PROCOAG
Trial question
What is the role of four-factor prothrombin complex concentrate in patients with trauma at risk of massive transfusion?
Study design
Multi-center
Double blinded
RCT
Population
Characteristics of study participants
28.0% female
72.0% male
N = 324
324 patients (91 female, 233 male).
Inclusion criteria: adult patients with trauma at risk of massive transfusion.
Key exclusion criteria: traumatic cardiac arrest before randomization; devastating injuries expected to die within the first hour of admission; preinjury treatment with anticoagulants; preinjury terminal condition.
Interventions
N=164 four-factor prothrombin complex concentrate (intravenous administration of 1 mL/kg; 25 IU of factor IX/kg).
N=160 placebo (intravenous administration of 1 mL/kg of saline solution).
Primary outcome
Total blood product consumption at 24 hours
12 IU
11 IU
12.0 IU
9.0 IU
6.0 IU
3.0 IU
0.0 IU
Four-factor prothrombin complex
concentrate
Placebo
No significant
difference ↔
No significant difference in total blood product consumption at 24 hours (12 IU vs. 11 IU; AD 0.2 IU, 95% CI -2.99 to 3.33).
Secondary outcomes
No significant difference in RBC consumption (6 IU vs. 6 IU; AD -0.3 IU, 95% CI -1.8 to 1.3).
No significant difference in death at day 28 (17% vs. 21%; ARD -3, 95% CI -12 to 5).
No significant difference in hospital-free days through day 28 (6.5 days vs. 7 days; AD -0.15 days, 95% CI -1.65 to 1.35).
Safety outcomes
No significant differences in superficial venous thrombosis, DVT, PE, stroke.
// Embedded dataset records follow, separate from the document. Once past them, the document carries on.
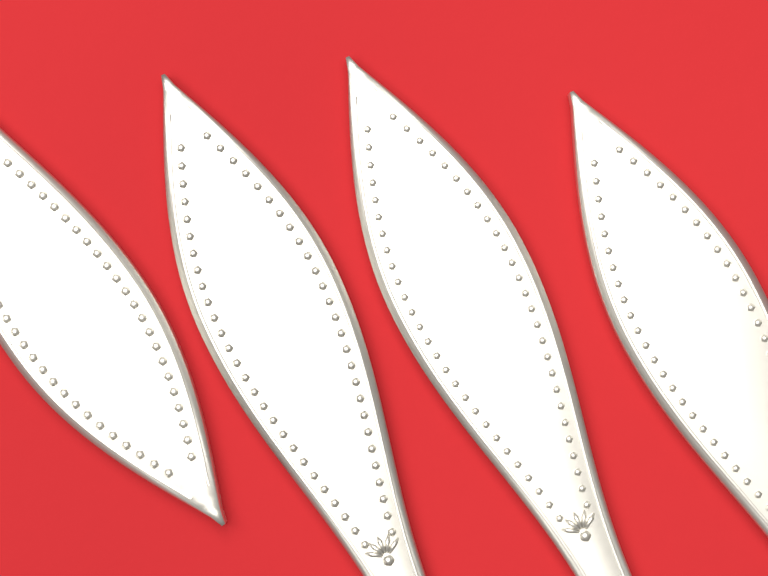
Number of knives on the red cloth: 4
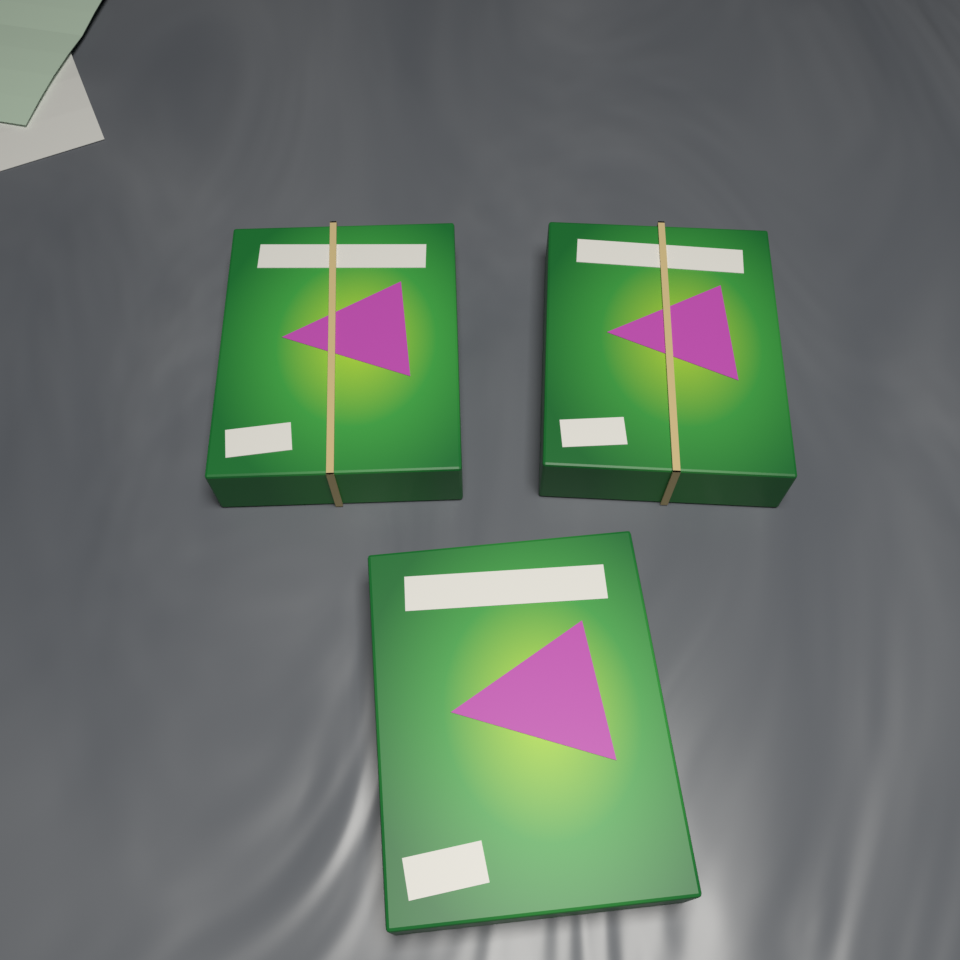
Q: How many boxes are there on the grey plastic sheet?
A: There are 3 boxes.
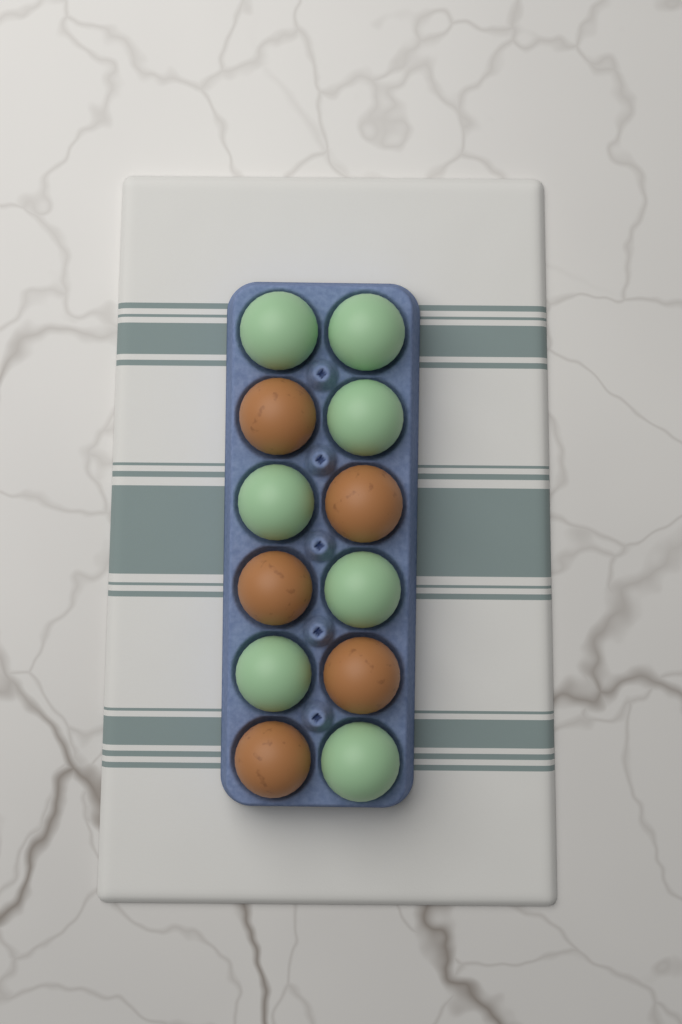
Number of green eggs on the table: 7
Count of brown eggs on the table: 5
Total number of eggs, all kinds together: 12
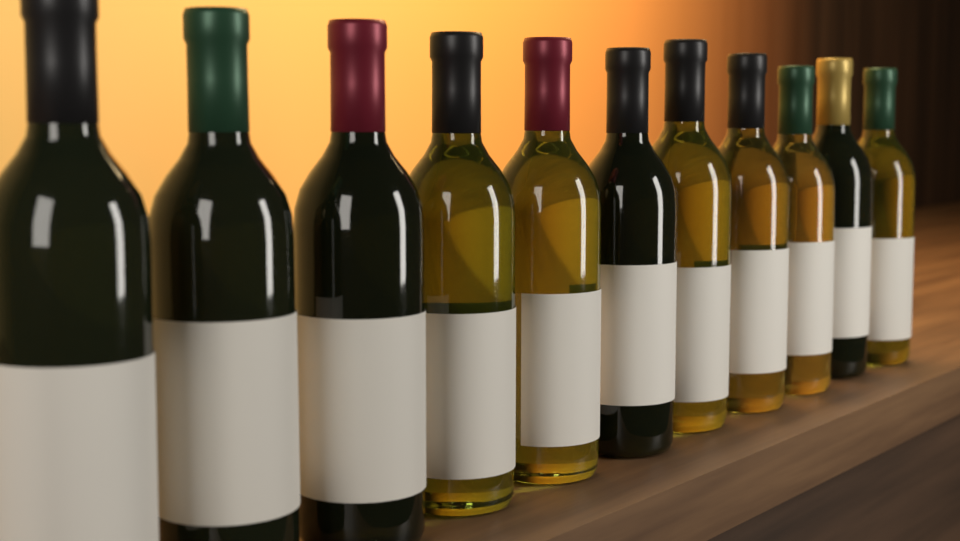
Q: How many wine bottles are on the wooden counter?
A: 11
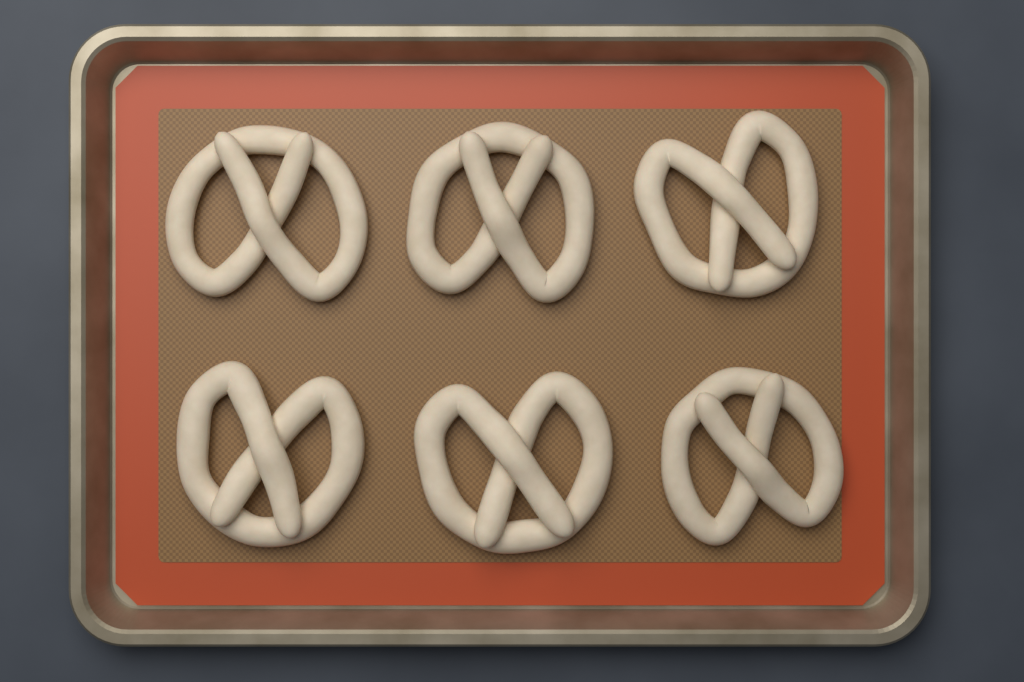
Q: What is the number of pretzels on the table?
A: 6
Significant difference in ≥ 1 thromboembolic event (35% vs. 24%).
Conclusion
In adult patients with trauma at risk of massive transfusion, four-factor prothrombin complex concentrate was not superior to placebo with respect to total blood product consumption at 24 hours.
Reference
Pierre Bouzat, Jonathan Charbit, Paer-Selim Abback et al. Efficacy and Safety of Early Administration of 4-Factor Prothrombin Complex Concentrate in Patients With Trauma at Risk of Massive Transfusion: The PROCOAG Randomized Clinical Trial. JAMA. 2023 Apr 25;329(16):1367-1375.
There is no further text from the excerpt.